September 18, 2020

Sight Unseen / Brandon A. Evans

When the final trumpet blows

Brandon A. EvansThere will one day be a trumpet blast that none will be able to ignore, and whose melody will usher out this old, tired universe and welcome a new heaven and a new Earth.

When the shock of the Final Judgment passes and the blessed find eternity opening before them, all manner of things will be different; all manner of things will be beyond our pale expectations.

One thing we can count on, the late C.S. Lewis noted, is that “there will be surprises.”

Despite the wonders of heaven, Lewis was not talking about what we will find there, but rather who. And in doing so, he cut straight to the heart of a seeming paradox in Christian thought.

It is the paradox formed in the eyes of the icon of Christ the Pantocrator: one side the face of a harsh judge, the other, the softness of a merciful savior.

That line between justice and mercy rips back across the ages and even through the very saints of the Church: one who seeks to find their spirituality in either grim rigors or childlike joy can easily find both.
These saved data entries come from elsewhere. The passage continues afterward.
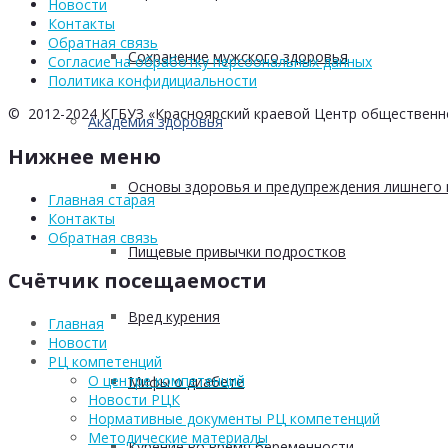
Новости
Контакты
Обратная связь
Сохранение мужского здоровья
Согласие на обработку персоональных данных
Политика конфидициальности
© 2012-2024 КГБУЗ «Красноярский краевой Центр общественн
Академия здоровья
Нижнее меню
Основы здоровья и предупреждения лишнего 
Главная старая
Контакты
Обратная связь
Пищевые привычки подростков
Счётчик посещаемости
Вред курения
Главная
Новости
РЦ компетенций
О центре компетенций
Мифы о диабете
Новости РЦК
Нормативные документы РЦ компетенций
Методические материалы
Курение во время беременности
Indeed, sometimes it can seem like those saints cannot agree on whether or not everyone is skating right on the edge of hell, or whether the mercy of God makes broad the narrow path with only the easiest of asking.

Even in the life of he who brought the two together, we see the constant derision of the small, hidden faults of the religious class and the wide, sweeping mercy offered—sometimes before conversion—to the greatest of the outwardly sinful.

In our day, the Church stands before us with both a catechism full of rules and at the same time prayer books full of grace.

The solution to the dichotomy goes straight to the human heart, and there finds its peace. In the heart lies the true source of our actions, our inactions, our virtues and our sins, hidden from all but One. It is in that secret place where heaven and hell are decided.

The quote earlier by Lewis about surprises is part of a broader discussion in which he reminds people that it is intentions and decisions of the heart that are how we will be judged, not simply by exterior actions. He goes so far as to say that a man raised in cruelty may find that acting once in kindness, in the smallest of ways, is worth more than a saintly man who gives his life for another, or that the one who faces a lifelong, trivial phobia has more mettle than a soldier deployed to war.

He even insists, against what many Christians think, that sins of the flesh are among the least offensive to God because they are the easiest to commit, while pride and hatred are despised by him the most because of their depth, calculation and vicious obstinance.

If those things seem shocking, it is worth remembering that they were not written by Lewis in some random letter or a speech given where he may have exaggerated, but as part of his famed book, Mere Christianity, considered to be one of greatest testaments to Jesus Christ written in the 20th century.

What he wrote can be difficult to wrestle with. After all, in every story you have ever heard in which the villain is redeemed in the end, there is always some bold gesture on their part—some grand deed and great work that makes known their goodness, often to the giving of their life.

But the redemption did not occur at that moment, for there was always, just before, some small kindness, or pity, or revelation; some epiphany that shone in our villain’s mind and lit across their eyes. It was there, and not later, that they were saved.

Our God is a God of surprises, not the least of which is that the very holy may find the path to hell very broad and easy to fall into, while the very sinful may find opportunities for salvation hidden in nearly every moment of their life.

So I would offer a word of caution, and a warning, to those of us like the elder brother of the prodigal son: those who have blinded themselves to mercy by justice, who speak only of obligations and see only moral failures, who pride themselves on earning everything they have and deride the gifts freely given to the undeserving; who search out every speck of error and have no patience to abide the ignorant, the unlearned and the fallen.

When the final trumpet blows and the gates of heaven are opened and you look to either side at those marching into that shining kingdom with you:

I hope you like surprises.
 

(Sight Unseen is an occasional column that explores God and the world. Brandon A. Evans is the online editor and graphic designer of The Criterion and a member of St. Susanna Parish in Plainfield.)